#### Exercise instructions:
Please write out all of the data below again, replacing every "audiovisual link" with "video link" and leaving everything else unchanged. Leave the pictures out of your answer.

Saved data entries

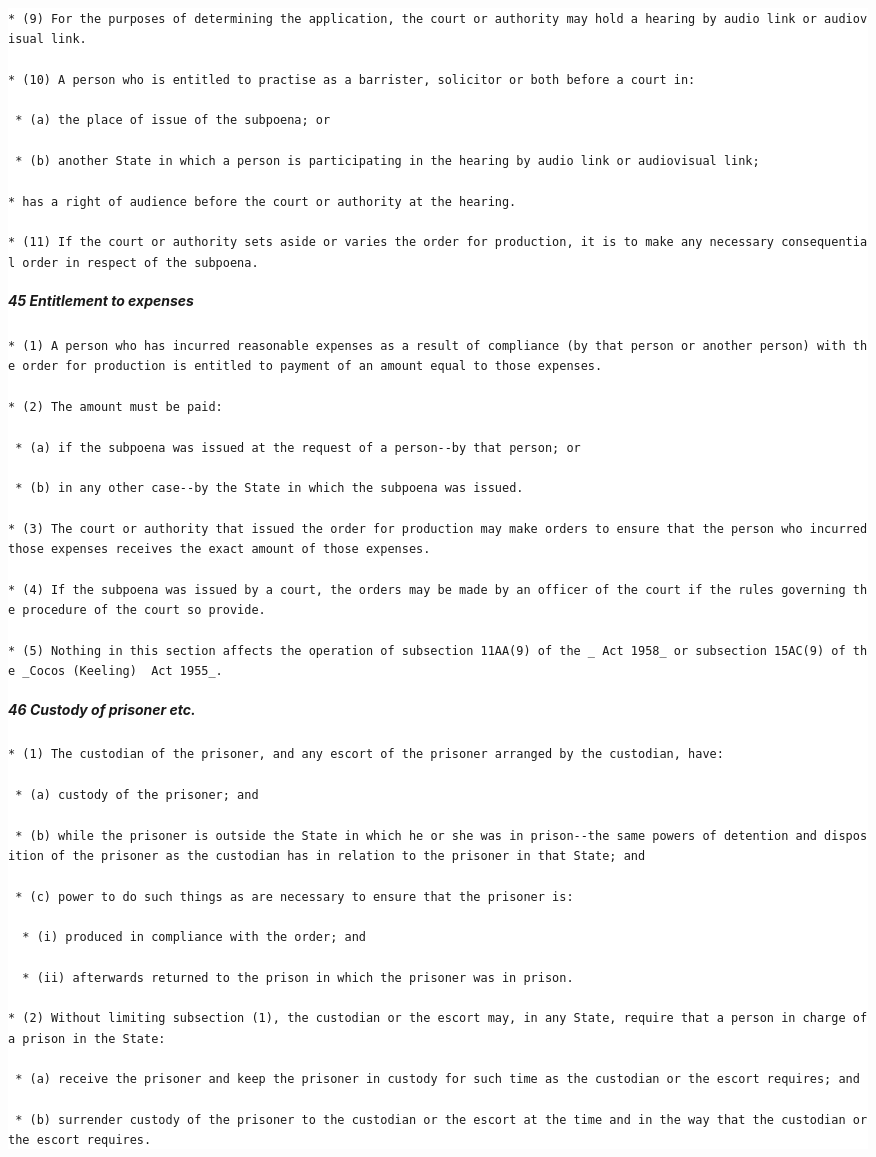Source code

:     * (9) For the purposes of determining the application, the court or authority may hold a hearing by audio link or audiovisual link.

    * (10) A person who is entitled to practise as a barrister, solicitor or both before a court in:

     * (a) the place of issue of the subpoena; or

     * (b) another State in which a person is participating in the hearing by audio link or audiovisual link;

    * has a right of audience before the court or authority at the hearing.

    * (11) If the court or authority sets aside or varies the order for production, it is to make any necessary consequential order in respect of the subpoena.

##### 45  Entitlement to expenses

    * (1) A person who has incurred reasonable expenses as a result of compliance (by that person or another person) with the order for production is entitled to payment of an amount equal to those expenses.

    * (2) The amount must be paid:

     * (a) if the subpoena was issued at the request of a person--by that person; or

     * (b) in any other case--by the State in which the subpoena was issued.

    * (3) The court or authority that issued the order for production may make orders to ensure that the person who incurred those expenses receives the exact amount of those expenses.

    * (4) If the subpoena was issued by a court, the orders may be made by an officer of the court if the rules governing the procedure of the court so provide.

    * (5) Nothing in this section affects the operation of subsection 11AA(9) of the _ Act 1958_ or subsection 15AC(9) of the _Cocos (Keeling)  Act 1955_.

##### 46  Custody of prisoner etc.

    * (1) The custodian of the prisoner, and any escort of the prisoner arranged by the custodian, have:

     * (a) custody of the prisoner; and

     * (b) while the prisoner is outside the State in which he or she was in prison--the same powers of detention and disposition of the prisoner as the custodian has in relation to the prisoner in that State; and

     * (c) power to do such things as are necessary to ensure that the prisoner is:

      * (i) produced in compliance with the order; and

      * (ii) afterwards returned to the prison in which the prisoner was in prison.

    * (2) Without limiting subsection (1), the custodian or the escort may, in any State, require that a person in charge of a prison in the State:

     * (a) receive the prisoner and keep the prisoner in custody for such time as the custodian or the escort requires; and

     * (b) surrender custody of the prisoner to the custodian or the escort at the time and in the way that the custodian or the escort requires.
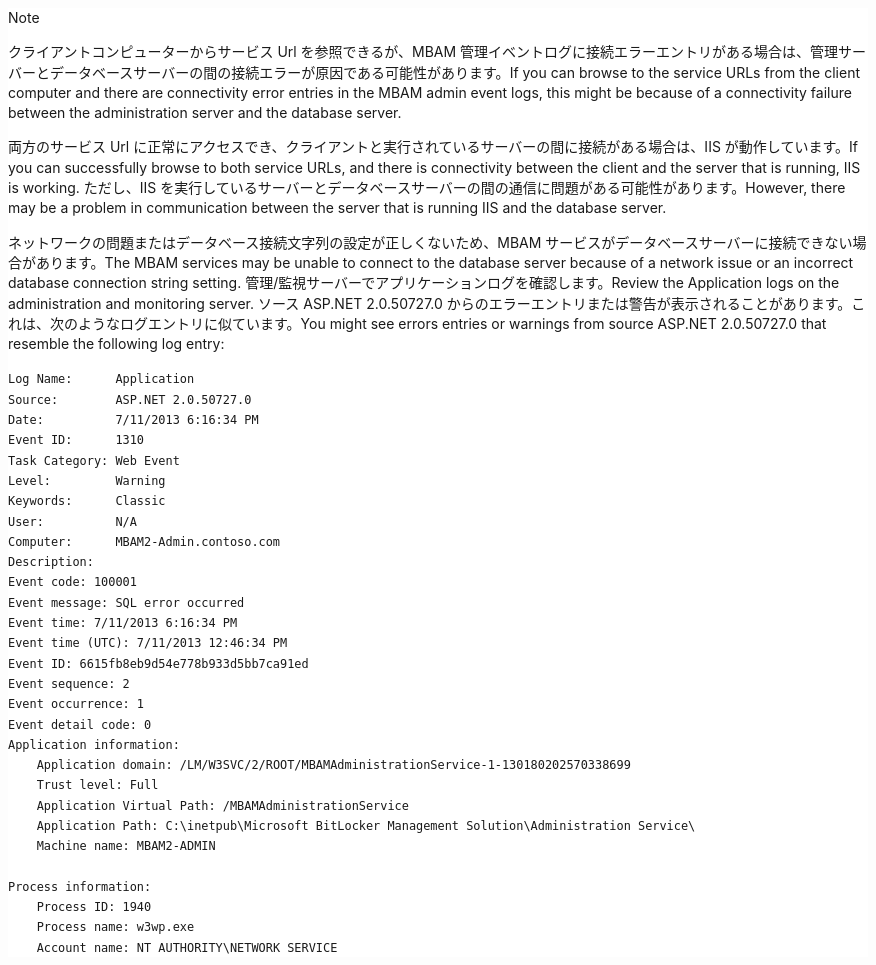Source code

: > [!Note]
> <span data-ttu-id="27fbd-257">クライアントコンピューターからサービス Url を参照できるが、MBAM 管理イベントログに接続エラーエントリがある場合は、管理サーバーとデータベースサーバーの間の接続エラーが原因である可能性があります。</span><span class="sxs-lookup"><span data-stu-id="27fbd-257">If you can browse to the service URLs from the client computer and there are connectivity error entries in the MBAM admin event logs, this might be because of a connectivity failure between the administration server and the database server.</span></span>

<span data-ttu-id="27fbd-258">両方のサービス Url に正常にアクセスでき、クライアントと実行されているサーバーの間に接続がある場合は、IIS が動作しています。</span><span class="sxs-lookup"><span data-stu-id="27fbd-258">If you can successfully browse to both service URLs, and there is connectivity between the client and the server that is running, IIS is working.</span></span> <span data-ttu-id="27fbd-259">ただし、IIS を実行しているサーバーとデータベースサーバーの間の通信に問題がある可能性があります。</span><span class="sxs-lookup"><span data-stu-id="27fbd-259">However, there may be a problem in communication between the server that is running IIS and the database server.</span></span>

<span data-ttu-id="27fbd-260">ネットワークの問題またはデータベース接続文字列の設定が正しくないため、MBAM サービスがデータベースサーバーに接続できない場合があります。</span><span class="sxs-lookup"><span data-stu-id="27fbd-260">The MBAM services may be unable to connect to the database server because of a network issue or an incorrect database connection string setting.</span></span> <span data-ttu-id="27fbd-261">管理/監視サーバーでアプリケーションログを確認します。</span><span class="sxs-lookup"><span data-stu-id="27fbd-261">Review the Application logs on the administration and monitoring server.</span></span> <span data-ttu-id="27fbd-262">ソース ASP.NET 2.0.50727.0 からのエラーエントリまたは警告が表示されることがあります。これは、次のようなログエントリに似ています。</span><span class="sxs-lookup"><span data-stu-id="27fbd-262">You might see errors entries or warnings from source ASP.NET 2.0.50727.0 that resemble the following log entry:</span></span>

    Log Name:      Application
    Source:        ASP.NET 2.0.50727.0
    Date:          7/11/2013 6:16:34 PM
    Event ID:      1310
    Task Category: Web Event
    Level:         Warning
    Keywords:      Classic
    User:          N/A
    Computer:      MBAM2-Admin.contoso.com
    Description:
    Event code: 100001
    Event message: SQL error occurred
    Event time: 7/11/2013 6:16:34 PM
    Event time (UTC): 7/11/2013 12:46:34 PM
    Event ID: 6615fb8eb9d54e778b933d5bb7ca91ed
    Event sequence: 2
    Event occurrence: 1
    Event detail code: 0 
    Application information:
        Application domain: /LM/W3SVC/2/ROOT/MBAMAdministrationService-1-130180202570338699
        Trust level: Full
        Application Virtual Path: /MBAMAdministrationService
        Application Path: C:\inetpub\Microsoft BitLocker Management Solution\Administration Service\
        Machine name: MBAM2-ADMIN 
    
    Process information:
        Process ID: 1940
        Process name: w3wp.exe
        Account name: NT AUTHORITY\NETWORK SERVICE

#### Output of the task:
Source code

:     * (9) For the purposes of determining the application, the court or authority may hold a hearing by audio link or video link.

    * (10) A person who is entitled to practise as a barrister, solicitor or both before a court in:

     * (a) the place of issue of the subpoena; or

     * (b) another State in which a person is participating in the hearing by audio link or video link;

    * has a right of audience before the court or authority at the hearing.

    * (11) If the court or authority sets aside or varies the order for production, it is to make any necessary consequential order in respect of the subpoena.

##### 45  Entitlement to expenses

    * (1) A person who has incurred reasonable expenses as a result of compliance (by that person or another person) with the order for production is entitled to payment of an amount equal to those expenses.

    * (2) The amount must be paid:

     * (a) if the subpoena was issued at the request of a person--by that person; or

     * (b) in any other case--by the State in which the subpoena was issued.

    * (3) The court or authority that issued the order for production may make orders to ensure that the person who incurred those expenses receives the exact amount of those expenses.

    * (4) If the subpoena was issued by a court, the orders may be made by an officer of the court if the rules governing the procedure of the court so provide.

    * (5) Nothing in this section affects the operation of subsection 11AA(9) of the _ Act 1958_ or subsection 15AC(9) of the _Cocos (Keeling)  Act 1955_.

##### 46  Custody of prisoner etc.

    * (1) The custodian of the prisoner, and any escort of the prisoner arranged by the custodian, have:

     * (a) custody of the prisoner; and

     * (b) while the prisoner is outside the State in which he or she was in prison--the same powers of detention and disposition of the prisoner as the custodian has in relation to the prisoner in that State; and

     * (c) power to do such things as are necessary to ensure that the prisoner is:

      * (i) produced in compliance with the order; and

      * (ii) afterwards returned to the prison in which the prisoner was in prison.

    * (2) Without limiting subsection (1), the custodian or the escort may, in any State, require that a person in charge of a prison in the State:

     * (a) receive the prisoner and keep the prisoner in custody for such time as the custodian or the escort requires; and

     * (b) surrender custody of the prisoner to the custodian or the escort at the time and in the way that the custodian or the escort requires.
Source code

: > [!Note]
> <span data-ttu-id="27fbd-257">クライアントコンピューターからサービス Url を参照できるが、MBAM 管理イベントログに接続エラーエントリがある場合は、管理サーバーとデータベースサーバーの間の接続エラーが原因である可能性があります。</span><span class="sxs-lookup"><span data-stu-id="27fbd-257">If you can browse to the service URLs from the client computer and there are connectivity error entries in the MBAM admin event logs, this might be because of a connectivity failure between the administration server and the database server.</span></span>

<span data-ttu-id="27fbd-258">両方のサービス Url に正常にアクセスでき、クライアントと実行されているサーバーの間に接続がある場合は、IIS が動作しています。</span><span class="sxs-lookup"><span data-stu-id="27fbd-258">If you can successfully browse to both service URLs, and there is connectivity between the client and the server that is running, IIS is working.</span></span> <span data-ttu-id="27fbd-259">ただし、IIS を実行しているサーバーとデータベースサーバーの間の通信に問題がある可能性があります。</span><span class="sxs-lookup"><span data-stu-id="27fbd-259">However, there may be a problem in communication between the server that is running IIS and the database server.</span></span>

<span data-ttu-id="27fbd-260">ネットワークの問題またはデータベース接続文字列の設定が正しくないため、MBAM サービスがデータベースサーバーに接続できない場合があります。</span><span class="sxs-lookup"><span data-stu-id="27fbd-260">The MBAM services may be unable to connect to the database server because of a network issue or an incorrect database connection string setting.</span></span> <span data-ttu-id="27fbd-261">管理/監視サーバーでアプリケーションログを確認します。</span><span class="sxs-lookup"><span data-stu-id="27fbd-261">Review the Application logs on the administration and monitoring server.</span></span> <span data-ttu-id="27fbd-262">ソース ASP.NET 2.0.50727.0 からのエラーエントリまたは警告が表示されることがあります。これは、次のようなログエントリに似ています。</span><span class="sxs-lookup"><span data-stu-id="27fbd-262">You might see errors entries or warnings from source ASP.NET 2.0.50727.0 that resemble the following log entry:</span></span>

    Log Name:      Application
    Source:        ASP.NET 2.0.50727.0
    Date:          7/11/2013 6:16:34 PM
    Event ID:      1310
    Task Category: Web Event
    Level:         Warning
    Keywords:      Classic
    User:          N/A
    Computer:      MBAM2-Admin.contoso.com
    Description:
    Event code: 100001
    Event message: SQL error occurred
    Event time: 7/11/2013 6:16:34 PM
    Event time (UTC): 7/11/2013 12:46:34 PM
    Event ID: 6615fb8eb9d54e778b933d5bb7ca91ed
    Event sequence: 2
    Event occurrence: 1
    Event detail code: 0 
    Application information:
        Application domain: /LM/W3SVC/2/ROOT/MBAMAdministrationService-1-130180202570338699
        Trust level: Full
        Application Virtual Path: /MBAMAdministrationService
        Application Path: C:\inetpub\Microsoft BitLocker Management Solution\Administration Service\
        Machine name: MBAM2-ADMIN 
    
    Process information:
        Process ID: 1940
        Process name: w3wp.exe
        Account name: NT AUTHORITY\NETWORK SERVICE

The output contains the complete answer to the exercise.